Source data
----

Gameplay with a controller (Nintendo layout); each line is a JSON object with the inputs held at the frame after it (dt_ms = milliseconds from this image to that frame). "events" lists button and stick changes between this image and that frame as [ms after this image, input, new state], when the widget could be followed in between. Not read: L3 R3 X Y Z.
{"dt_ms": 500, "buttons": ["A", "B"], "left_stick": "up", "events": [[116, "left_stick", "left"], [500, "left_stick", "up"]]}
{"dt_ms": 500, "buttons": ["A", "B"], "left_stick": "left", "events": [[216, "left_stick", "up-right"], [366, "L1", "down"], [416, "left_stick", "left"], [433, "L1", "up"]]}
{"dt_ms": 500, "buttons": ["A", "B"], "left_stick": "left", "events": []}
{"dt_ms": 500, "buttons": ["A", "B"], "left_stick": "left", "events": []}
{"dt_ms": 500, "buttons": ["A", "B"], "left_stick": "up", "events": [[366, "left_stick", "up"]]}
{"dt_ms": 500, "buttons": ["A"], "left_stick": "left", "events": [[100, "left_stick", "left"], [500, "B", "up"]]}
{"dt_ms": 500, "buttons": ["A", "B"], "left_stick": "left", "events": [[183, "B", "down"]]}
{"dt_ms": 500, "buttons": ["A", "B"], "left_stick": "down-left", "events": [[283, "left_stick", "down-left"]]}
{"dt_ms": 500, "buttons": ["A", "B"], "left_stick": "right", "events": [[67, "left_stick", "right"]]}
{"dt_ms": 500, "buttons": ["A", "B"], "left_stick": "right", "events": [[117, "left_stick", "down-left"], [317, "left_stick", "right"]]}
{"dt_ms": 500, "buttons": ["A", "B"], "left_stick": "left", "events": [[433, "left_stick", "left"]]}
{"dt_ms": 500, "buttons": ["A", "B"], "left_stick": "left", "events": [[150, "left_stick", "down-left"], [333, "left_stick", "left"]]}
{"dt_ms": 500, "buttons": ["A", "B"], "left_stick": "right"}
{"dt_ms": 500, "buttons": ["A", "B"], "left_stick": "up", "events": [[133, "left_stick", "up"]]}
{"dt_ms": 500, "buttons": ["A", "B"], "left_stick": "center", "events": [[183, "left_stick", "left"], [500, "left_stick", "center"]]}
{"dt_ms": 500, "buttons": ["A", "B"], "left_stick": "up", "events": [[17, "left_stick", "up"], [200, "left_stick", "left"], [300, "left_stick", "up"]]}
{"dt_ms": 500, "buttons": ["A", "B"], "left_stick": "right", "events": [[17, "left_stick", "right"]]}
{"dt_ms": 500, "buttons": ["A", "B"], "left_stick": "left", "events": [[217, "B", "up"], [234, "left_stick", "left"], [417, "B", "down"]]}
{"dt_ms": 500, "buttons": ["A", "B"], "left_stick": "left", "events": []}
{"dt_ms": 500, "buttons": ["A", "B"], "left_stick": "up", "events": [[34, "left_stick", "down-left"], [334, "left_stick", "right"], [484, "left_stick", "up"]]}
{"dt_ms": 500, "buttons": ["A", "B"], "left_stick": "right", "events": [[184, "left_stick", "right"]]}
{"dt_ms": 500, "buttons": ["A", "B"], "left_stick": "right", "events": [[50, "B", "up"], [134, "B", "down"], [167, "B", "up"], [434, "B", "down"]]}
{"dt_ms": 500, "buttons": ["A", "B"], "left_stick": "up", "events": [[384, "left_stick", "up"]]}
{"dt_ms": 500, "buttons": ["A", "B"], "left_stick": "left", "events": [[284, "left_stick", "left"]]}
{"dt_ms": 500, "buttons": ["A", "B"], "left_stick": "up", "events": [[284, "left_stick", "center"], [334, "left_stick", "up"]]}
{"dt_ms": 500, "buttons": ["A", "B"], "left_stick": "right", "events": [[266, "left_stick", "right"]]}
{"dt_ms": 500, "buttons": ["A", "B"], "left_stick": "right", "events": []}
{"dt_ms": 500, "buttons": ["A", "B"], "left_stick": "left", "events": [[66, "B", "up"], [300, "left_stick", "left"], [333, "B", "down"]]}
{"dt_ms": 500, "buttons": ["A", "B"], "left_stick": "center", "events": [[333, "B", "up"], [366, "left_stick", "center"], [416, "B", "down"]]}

----

» PROBLEM TO WORK ON
All the records, as written, must be given again.

» EXERCISE RESPONSE
Gameplay with a controller (Nintendo layout); each line is a JSON object with the inputs held at the frame after it (dt_ms = milliseconds from this image to that frame). "events" lists button and stick changes between this image and that frame as [ms after this image, input, new state], when the widget could be followed in between. Not read: L3 R3 X Y Z.
{"dt_ms": 500, "buttons": ["A", "B"], "left_stick": "up", "events": [[116, "left_stick", "left"], [500, "left_stick", "up"]]}
{"dt_ms": 500, "buttons": ["A", "B"], "left_stick": "left", "events": [[216, "left_stick", "up-right"], [366, "L1", "down"], [416, "left_stick", "left"], [433, "L1", "up"]]}
{"dt_ms": 500, "buttons": ["A", "B"], "left_stick": "left", "events": []}
{"dt_ms": 500, "buttons": ["A", "B"], "left_stick": "left", "events": []}
{"dt_ms": 500, "buttons": ["A", "B"], "left_stick": "up", "events": [[366, "left_stick", "up"]]}
{"dt_ms": 500, "buttons": ["A"], "left_stick": "left", "events": [[100, "left_stick", "left"], [500, "B", "up"]]}
{"dt_ms": 500, "buttons": ["A", "B"], "left_stick": "left", "events": [[183, "B", "down"]]}
{"dt_ms": 500, "buttons": ["A", "B"], "left_stick": "down-left", "events": [[283, "left_stick", "down-left"]]}
{"dt_ms": 500, "buttons": ["A", "B"], "left_stick": "right", "events": [[67, "left_stick", "right"]]}
{"dt_ms": 500, "buttons": ["A", "B"], "left_stick": "right", "events": [[117, "left_stick", "down-left"], [317, "left_stick", "right"]]}
{"dt_ms": 500, "buttons": ["A", "B"], "left_stick": "left", "events": [[433, "left_stick", "left"]]}
{"dt_ms": 500, "buttons": ["A", "B"], "left_stick": "left", "events": [[150, "left_stick", "down-left"], [333, "left_stick", "left"]]}
{"dt_ms": 500, "buttons": ["A", "B"], "left_stick": "right"}
{"dt_ms": 500, "buttons": ["A", "B"], "left_stick": "up", "events": [[133, "left_stick", "up"]]}
{"dt_ms": 500, "buttons": ["A", "B"], "left_stick": "center", "events": [[183, "left_stick", "left"], [500, "left_stick", "center"]]}
{"dt_ms": 500, "buttons": ["A", "B"], "left_stick": "up", "events": [[17, "left_stick", "up"], [200, "left_stick", "left"], [300, "left_stick", "up"]]}
{"dt_ms": 500, "buttons": ["A", "B"], "left_stick": "right", "events": [[17, "left_stick", "right"]]}
{"dt_ms": 500, "buttons": ["A", "B"], "left_stick": "left", "events": [[217, "B", "up"], [234, "left_stick", "left"], [417, "B", "down"]]}
{"dt_ms": 500, "buttons": ["A", "B"], "left_stick": "left", "events": []}
{"dt_ms": 500, "buttons": ["A", "B"], "left_stick": "up", "events": [[34, "left_stick", "down-left"], [334, "left_stick", "right"], [484, "left_stick", "up"]]}
{"dt_ms": 500, "buttons": ["A", "B"], "left_stick": "right", "events": [[184, "left_stick", "right"]]}
{"dt_ms": 500, "buttons": ["A", "B"], "left_stick": "right", "events": [[50, "B", "up"], [134, "B", "down"], [167, "B", "up"], [434, "B", "down"]]}
{"dt_ms": 500, "buttons": ["A", "B"], "left_stick": "up", "events": [[384, "left_stick", "up"]]}
{"dt_ms": 500, "buttons": ["A", "B"], "left_stick": "left", "events": [[284, "left_stick", "left"]]}
{"dt_ms": 500, "buttons": ["A", "B"], "left_stick": "up", "events": [[284, "left_stick", "center"], [334, "left_stick", "up"]]}
{"dt_ms": 500, "buttons": ["A", "B"], "left_stick": "right", "events": [[266, "left_stick", "right"]]}
{"dt_ms": 500, "buttons": ["A", "B"], "left_stick": "right", "events": []}
{"dt_ms": 500, "buttons": ["A", "B"], "left_stick": "left", "events": [[66, "B", "up"], [300, "left_stick", "left"], [333, "B", "down"]]}
{"dt_ms": 500, "buttons": ["A", "B"], "left_stick": "center", "events": [[333, "B", "up"], [366, "left_stick", "center"], [416, "B", "down"]]}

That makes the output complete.